Ann Rheum Dis 65:746-752 doi:10.1136/ard.2005.045062
  • Extended report

Evidence for differential acquired drug resistance to anti-tumour necrosis factor agents in rheumatoid arthritis

  1. A Finckh1,3,
  2. J F Simard2,
  3. C Gabay3,
  4. P-A Guerne3,
  5. for the SCQM physicians
  1. 1Department of Medicine, Division of Rheumatology, Immunology and Allergy, Section of Clinical Sciences, Brigham and Women’s Hospital, Harvard Medical School, Boston, USA
  2. 2Department of Epidemiology, Harvard School of Public Health, USA
  3. 3Division of Rheumatology, University of Geneva, Switzerland
  1. Correspondence to:
    Dr A Finckh
    Division of Rheumatology, University Hospital of Geneva, Av. Beau-Séjour 26, 1211 Geneva 14, Switzerland; afinckh{at}
  • Accepted 27 November 2005
  • Published Online First 8 December 2005


Background: Acquired drug resistance or gradual drug failure has been described with most disease modifying antirheumatic drugs (DMARDs) and is also starting to be recognised with anti-tumour necrosis factor (anti-TNF) agents.
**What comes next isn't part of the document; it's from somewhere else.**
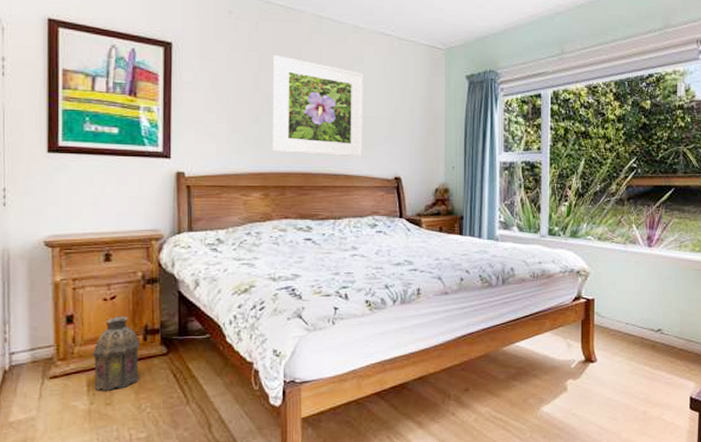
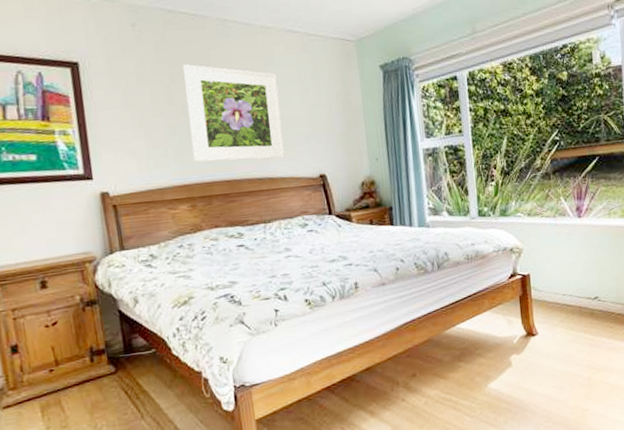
lantern: present [92,316,140,391] -> none [41,340,91,416]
Objective: To study acquired drug resistance to anti-TNF agents in rheumatoid arthritis (RA).

Methods: Swiss health authorities requested continuous monitoring of patients receiving biological agents. Intensification of co-therapy with traditional DMARDs, gradual dose escalation, and drug discontinuation rates in all patients receiving infliximab, etanercept, or adalimumab, adjusting for potential confounders, were analysed. Intensification of DMARD co-therapy and time to discontinuation of the three anti-TNF agents were analysed using a proportional hazards models. Dose escalation and evolution of RA disease activity (DAS28) were analysed using a longitudinal regression model.
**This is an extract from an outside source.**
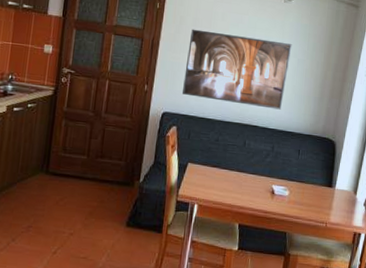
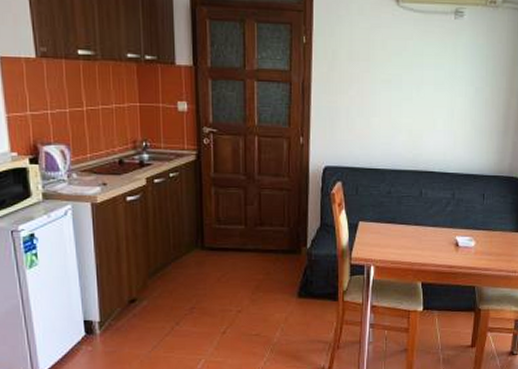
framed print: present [183,29,292,110] -> none [344,64,468,150]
Results: 1198 patients contributing 1450 patient-years of anti-TNF treatment met the inclusion criteria. The rate of intensification of traditional DMARD co-therapy over time was significantly higher with infliximab (hazards ratio = 1.73 (99% confidence interval (CI) 1.19 to 2.51)) than with the two other agents. Infliximab also showed significant dose escalation over time, with an average dose increase of +12% (99% CI 8% to 16%) after 1 year, and +18% (99% CI 11% to 25%) after 2 years. No significant differences in discontinuation rates were seen between the three anti-TNF agents (ANOVA, p = 0.67). Evolution of disease activity over time indicated a lower therapeutic response to infliximab (DAS28, p<0.001) compared with etanercept, after 6 months’ treatment.
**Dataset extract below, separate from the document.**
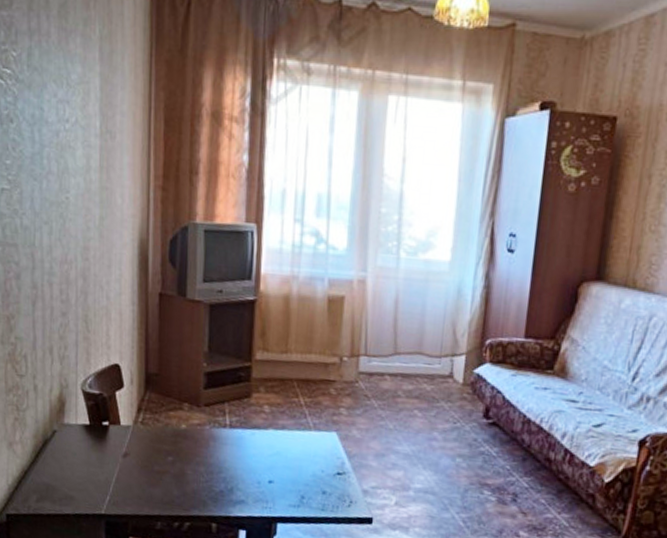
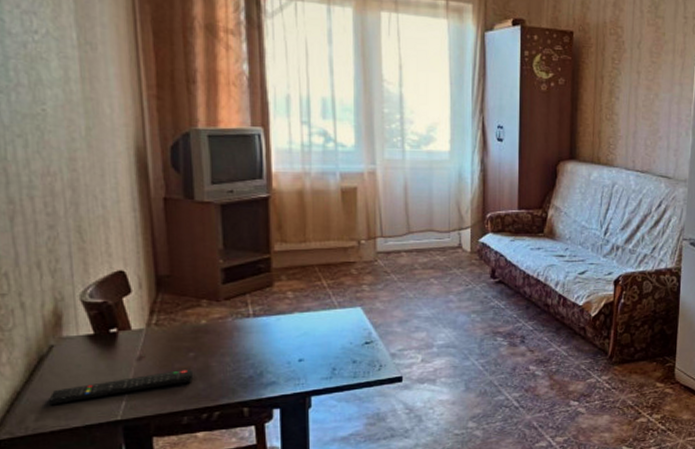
remote control: none [47,472,170,489] -> present [47,368,194,406]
Conclusions: In this population, infliximab was associated with a higher risk of requiring intensification of DMARD co-therapy than the other anti-TNF agents and a significant dose escalation over time. Analysis of RA disease activity indicated a reduced therapeutic response to infliximab after the first 6 months of treatment, suggestive of acquired drug resistance.